My desire is for wisdom, not for the exercise of the will. 'The will is the strong blind man who carries on his shoulders the lame man who can see.' -- Schopenhauer

A Rune for the very bored: When very bored recite: 'It was during the next twenty minutes that there occurred one of those tiny incidents which revolutionize the whole course of our life and alter the face of history. Truly we are the playthings of enormous fates.'

Those who are consumed with curiosity about other people but who do not love them should write maxims, for no one can become a novelist unless he love his fellow-men. Being myself contaminated by oriental philosophy, I cannot take people seriously, (Sabba dukka! 'In those countries human life is but a weed.') They all seem replaceable except for the few who carry away sections of ourselves which cannot be replaced.

Our memories are card-indexes consulted and then returned in disorder by authorities whom we do not control.

Birthday resolution: From now on to specialize; never again make any concession to the ninety-nine parts of you which are like everybody else at the expense of the one which is unique. Never listen to the False Self talking.

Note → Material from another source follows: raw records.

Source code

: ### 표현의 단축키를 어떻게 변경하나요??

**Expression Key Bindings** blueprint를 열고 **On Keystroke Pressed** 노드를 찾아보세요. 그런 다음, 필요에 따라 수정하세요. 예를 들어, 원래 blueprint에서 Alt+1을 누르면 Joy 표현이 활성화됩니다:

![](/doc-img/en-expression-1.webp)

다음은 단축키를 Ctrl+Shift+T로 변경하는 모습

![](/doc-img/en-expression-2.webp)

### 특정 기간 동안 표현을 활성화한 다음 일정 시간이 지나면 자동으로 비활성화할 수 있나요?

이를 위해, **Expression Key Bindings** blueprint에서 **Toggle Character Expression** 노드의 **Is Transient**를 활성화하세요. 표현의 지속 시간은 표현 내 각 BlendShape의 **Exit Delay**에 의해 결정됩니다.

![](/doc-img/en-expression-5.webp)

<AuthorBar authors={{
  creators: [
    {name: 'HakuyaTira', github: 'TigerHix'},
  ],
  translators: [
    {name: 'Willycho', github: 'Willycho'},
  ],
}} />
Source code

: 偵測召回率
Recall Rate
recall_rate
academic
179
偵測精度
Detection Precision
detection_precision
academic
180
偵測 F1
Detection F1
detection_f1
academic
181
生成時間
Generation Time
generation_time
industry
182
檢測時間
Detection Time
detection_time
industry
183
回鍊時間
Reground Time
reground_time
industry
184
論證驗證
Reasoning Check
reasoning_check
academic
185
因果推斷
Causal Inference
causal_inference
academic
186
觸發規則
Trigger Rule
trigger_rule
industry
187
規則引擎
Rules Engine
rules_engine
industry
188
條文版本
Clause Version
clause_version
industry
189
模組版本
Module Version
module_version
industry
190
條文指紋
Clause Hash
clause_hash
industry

A child, left to play alone, says of quite an easy thing, 'Now I am going to do something very difficult'. Soon, out of vanity, fear and emptiness, he builds up a world of custom, convention and myth in which everything must be just so; certain doors are one-way streets, certain trees sacred, certain paths taboo. Then along comes a grown-up or a more robust child; they kick over the imaginary wall, climb the forbidden tree, regard the difficult as easy and the private world is destroyed. The instinct to create myth, to colonize reality with the emotions, remains. The myths become tyrannies until they are swept away, when we invent new tyrannies to hide our suddenly perceived nakedness. Like caddis-worms or like those crabs which dress themselves with seaweed, we wear belief and custom.